Nutrition & pathologies

Le rôle des vitamines sur la santé osseuse


Le rôle des vitamines sur la santé osseuse

L’action de la vitamine D (et du calcium) sur l’os est bien connue. Mais quels effets ont les autres vitamines ? H. Ahmadieh et A. Arabi 1 ont voulu récapituler l’action des vitamines A, B, C, E et K sur la densité osseuse et savoir si elles favorisaient ou non la prévention des fractures.

Vitamine A

Les auteurs recensent 7 publications (de 1998 à 2004) qui étudient l’effet de cette vitamine sur l’état osseux. Mais elles sont très hétérogènes : certaines concernent des hommes, d’autres des femmes en péri ou post-ménopause. Certains travaux sont d’observation longitudinale, d’autres prospectifs, avec ou sans crossing-over ou double-aveugle. Les résultats ne sont pas concordants, et une conclusion ne peut être tirée pour l’instant. Ces résultats disparates peuvent être expliqués d’une part par la difficulté à mesurer et estimer l’apport en vitamine A, et d’autre part, par le fait que le taux de rétinol sérique est un faible indicateur du statut en vitamine A.

Vitamines B

Un déficit d’apport en vitamines B (B2, B6, B9 et B12) s’accompagne d’une augmentation du taux d’homocystéine qui stimule in vitro l’activité ostéoclastique (activité de résorption osseuse). De plus, des études ont montré que le statut en folates (vitamine B9) serait prédictif de la densité osseuse. Dans l’étude de Framingham, les chercheurs ont montré qu’un taux sérique bas de vitamine B12 s’accompagnait d’une diminution de la densité osseuse au niveau du fémur chez les hommes et du rachis chez les femmes. Même si des études supplémentaires chez l’humain sont nécessaires pour conclure car les conclusions des travaux à date ne sont pas concordants, on ne peut exclure que de faibles apports et de taux sériques bas en vitamines B aient un impact négatif sur l’état osseux.

Vitamine C

Chez les femmes ménopausées, plusieurs études ont montré une corrélation positive entre les apports en vitamine C et la densité osseuse au niveau des hanches et du rachis. Les effets les plus importants ont été notés chez les hommes dont les apports en vitamine e et en calcium étaient bas. Les effets sont plus intéressants ont été observés avec des apports en vitamine C via l’alimentation, et non via des compléments alimentaires.

Vitamine E

Il y en a 2 types : le tocophérol et le tocotriénol.
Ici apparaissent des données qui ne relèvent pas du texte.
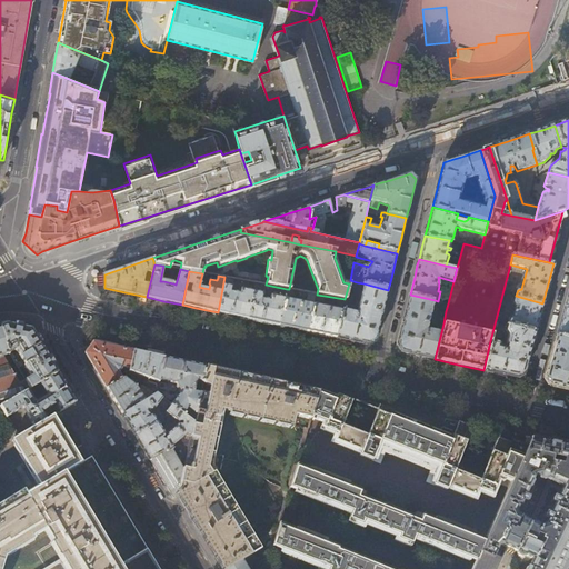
[(237,292),(231,291),(233,279),(225,277),(218,312),(232,316),(247,319),(253,291),(238,288),(237,292)]
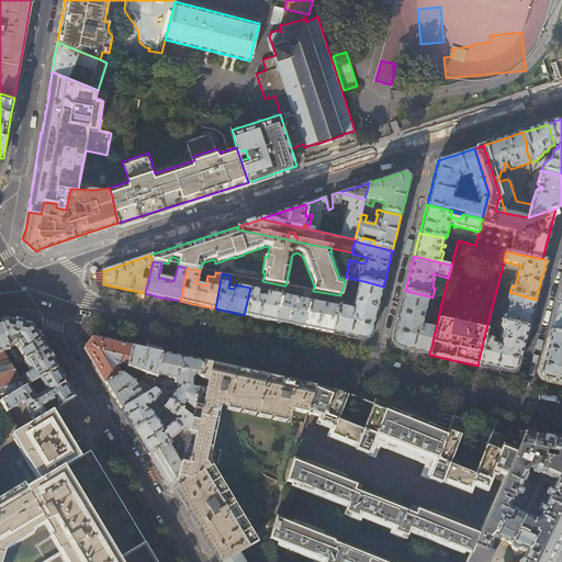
[(340,295),(332,334),(347,337),(363,341),(370,337),(377,315),(383,287),(359,280),(353,305),(346,303),(352,279),(346,277),(345,280),(340,295)]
Ce dernier s’avère avoir une effet antioxydant supérieur. Or les radicaux libres altèrent la qualité de l’os en raréfiant les ostéoblastes. Chez l’animal, on a montré que la vitamine E favorise la synthèse du collagène et protège les chondrocytes articulaires. Chez l’homme âgé, l’alpha-tocophérol prévient la formation d’ostéoclastes. La vitamine E agit en synergie avec d’autres antioxydants comme la vitamine C, permettant de diminuer le risque de fracture de hanche, sans être sûr que cela compense toujours le stress oxydatif chez les fumeurs.

Vitamine K

Elle n’a pas qu’un rôle dans la coagulation ; elle a de multiples autres fonctions dont une action protectrice sur l’os. Les sujets souffrant de fracture de hanche ou d’un tassement vertébral ont des taux sériques bas de vitamine K. Une étude japonaise a montré qu’un apport de 45 mg/j de menaquinone-4 pendant 1 à 2 ans réduit le risque de fracture, dont le risque de fracture de la hanche.

En conclusion

La vitamine D et le calcium ne sont pas les seuls micronutriments à intervenir dans le métabolisme osseux. Une majorité d’études montre qu’un apport optimal en vitamines B, C, E et K est corrélé positivement avec la densité osseuse et réduit le risque de fracture, parfois indépendamment de la densité osseuse.

 

[1] H. Ahmadieh et A. Arabi. Vitamins and bone health : beyond calcium and vitamin D.